» Work required: Return every line of the data below verbatim, preserving the original order.

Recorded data
>>
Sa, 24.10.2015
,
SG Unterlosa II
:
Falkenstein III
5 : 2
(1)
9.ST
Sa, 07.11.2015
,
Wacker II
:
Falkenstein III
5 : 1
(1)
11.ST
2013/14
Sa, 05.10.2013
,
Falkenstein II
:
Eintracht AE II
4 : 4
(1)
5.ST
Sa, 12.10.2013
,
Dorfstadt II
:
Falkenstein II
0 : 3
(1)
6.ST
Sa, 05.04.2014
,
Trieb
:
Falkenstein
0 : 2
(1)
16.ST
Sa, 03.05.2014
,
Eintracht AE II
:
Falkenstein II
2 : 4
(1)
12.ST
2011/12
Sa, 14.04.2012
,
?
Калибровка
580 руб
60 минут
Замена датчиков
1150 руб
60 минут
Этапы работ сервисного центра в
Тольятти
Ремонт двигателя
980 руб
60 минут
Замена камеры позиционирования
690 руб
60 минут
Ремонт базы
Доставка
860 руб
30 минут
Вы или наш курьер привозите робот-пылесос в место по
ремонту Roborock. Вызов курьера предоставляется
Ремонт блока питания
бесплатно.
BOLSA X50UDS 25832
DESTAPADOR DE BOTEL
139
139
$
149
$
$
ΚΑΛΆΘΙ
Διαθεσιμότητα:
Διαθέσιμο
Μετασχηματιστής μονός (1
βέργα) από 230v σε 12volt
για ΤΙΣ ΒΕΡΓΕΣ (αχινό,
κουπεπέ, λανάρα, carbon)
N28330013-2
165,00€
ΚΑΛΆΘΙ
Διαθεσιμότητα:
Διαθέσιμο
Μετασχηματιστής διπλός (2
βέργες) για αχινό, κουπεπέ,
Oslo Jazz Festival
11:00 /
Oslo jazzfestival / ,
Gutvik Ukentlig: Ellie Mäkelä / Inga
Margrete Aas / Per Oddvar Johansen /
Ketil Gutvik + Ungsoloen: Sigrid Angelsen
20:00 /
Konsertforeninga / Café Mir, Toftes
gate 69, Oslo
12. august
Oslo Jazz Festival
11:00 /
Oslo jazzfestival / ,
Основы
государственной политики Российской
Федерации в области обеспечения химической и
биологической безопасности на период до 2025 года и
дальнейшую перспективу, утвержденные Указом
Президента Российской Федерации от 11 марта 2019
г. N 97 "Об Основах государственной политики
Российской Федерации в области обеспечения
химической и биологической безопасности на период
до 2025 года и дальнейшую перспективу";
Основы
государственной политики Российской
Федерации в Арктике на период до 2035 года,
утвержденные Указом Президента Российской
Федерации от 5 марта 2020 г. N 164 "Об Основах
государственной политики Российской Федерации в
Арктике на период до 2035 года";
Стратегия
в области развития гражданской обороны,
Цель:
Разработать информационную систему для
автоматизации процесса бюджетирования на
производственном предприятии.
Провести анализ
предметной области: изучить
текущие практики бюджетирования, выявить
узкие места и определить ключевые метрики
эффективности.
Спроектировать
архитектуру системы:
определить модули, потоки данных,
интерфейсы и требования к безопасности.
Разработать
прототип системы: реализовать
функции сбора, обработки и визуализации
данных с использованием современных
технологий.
<<
» Answer space:
Sa, 24.10.2015
,
SG Unterlosa II
:
Falkenstein III
5 : 2
(1)
9.ST
Sa, 07.11.2015
,
Wacker II
:
Falkenstein III
5 : 1
(1)
11.ST
2013/14
Sa, 05.10.2013
,
Falkenstein II
:
Eintracht AE II
4 : 4
(1)
5.ST
Sa, 12.10.2013
,
Dorfstadt II
:
Falkenstein II
0 : 3
(1)
6.ST
Sa, 05.04.2014
,
Trieb
:
Falkenstein
0 : 2
(1)
16.ST
Sa, 03.05.2014
,
Eintracht AE II
:
Falkenstein II
2 : 4
(1)
12.ST
2011/12
Sa, 14.04.2012
,
?
Калибровка
580 руб
60 минут
Замена датчиков
1150 руб
60 минут
Этапы работ сервисного центра в
Тольятти
Ремонт двигателя
980 руб
60 минут
Замена камеры позиционирования
690 руб
60 минут
Ремонт базы
Доставка
860 руб
30 минут
Вы или наш курьер привозите робот-пылесос в место по
ремонту Roborock. Вызов курьера предоставляется
Ремонт блока питания
бесплатно.
BOLSA X50UDS 25832
DESTAPADOR DE BOTEL
139
139
$
149
$
$
ΚΑΛΆΘΙ
Διαθεσιμότητα:
Διαθέσιμο
Μετασχηματιστής μονός (1
βέργα) από 230v σε 12volt
για ΤΙΣ ΒΕΡΓΕΣ (αχινό,
κουπεπέ, λανάρα, carbon)
N28330013-2
165,00€
ΚΑΛΆΘΙ
Διαθεσιμότητα:
Διαθέσιμο
Μετασχηματιστής διπλός (2
βέργες) για αχινό, κουπεπέ,
Oslo Jazz Festival
11:00 /
Oslo jazzfestival / ,
Gutvik Ukentlig: Ellie Mäkelä / Inga
Margrete Aas / Per Oddvar Johansen /
Ketil Gutvik + Ungsoloen: Sigrid Angelsen
20:00 /
Konsertforeninga / Café Mir, Toftes
gate 69, Oslo
12. august
Oslo Jazz Festival
11:00 /
Oslo jazzfestival / ,
Основы
государственной политики Российской
Федерации в области обеспечения химической и
биологической безопасности на период до 2025 года и
дальнейшую перспективу, утвержденные Указом
Президента Российской Федерации от 11 марта 2019
г. N 97 "Об Основах государственной политики
Российской Федерации в области обеспечения
химической и биологической безопасности на период
до 2025 года и дальнейшую перспективу";
Основы
государственной политики Российской
Федерации в Арктике на период до 2035 года,
утвержденные Указом Президента Российской
Федерации от 5 марта 2020 г. N 164 "Об Основах
государственной политики Российской Федерации в
Арктике на период до 2035 года";
Стратегия
в области развития гражданской обороны,
Цель:
Разработать информационную систему для
автоматизации процесса бюджетирования на
производственном предприятии.
Провести анализ
предметной области: изучить
текущие практики бюджетирования, выявить
узкие места и определить ключевые метрики
эффективности.
Спроектировать
архитектуру системы:
определить модули, потоки данных,
интерфейсы и требования к безопасности.
Разработать
прототип системы: реализовать
функции сбора, обработки и визуализации
данных с использованием современных
технологий.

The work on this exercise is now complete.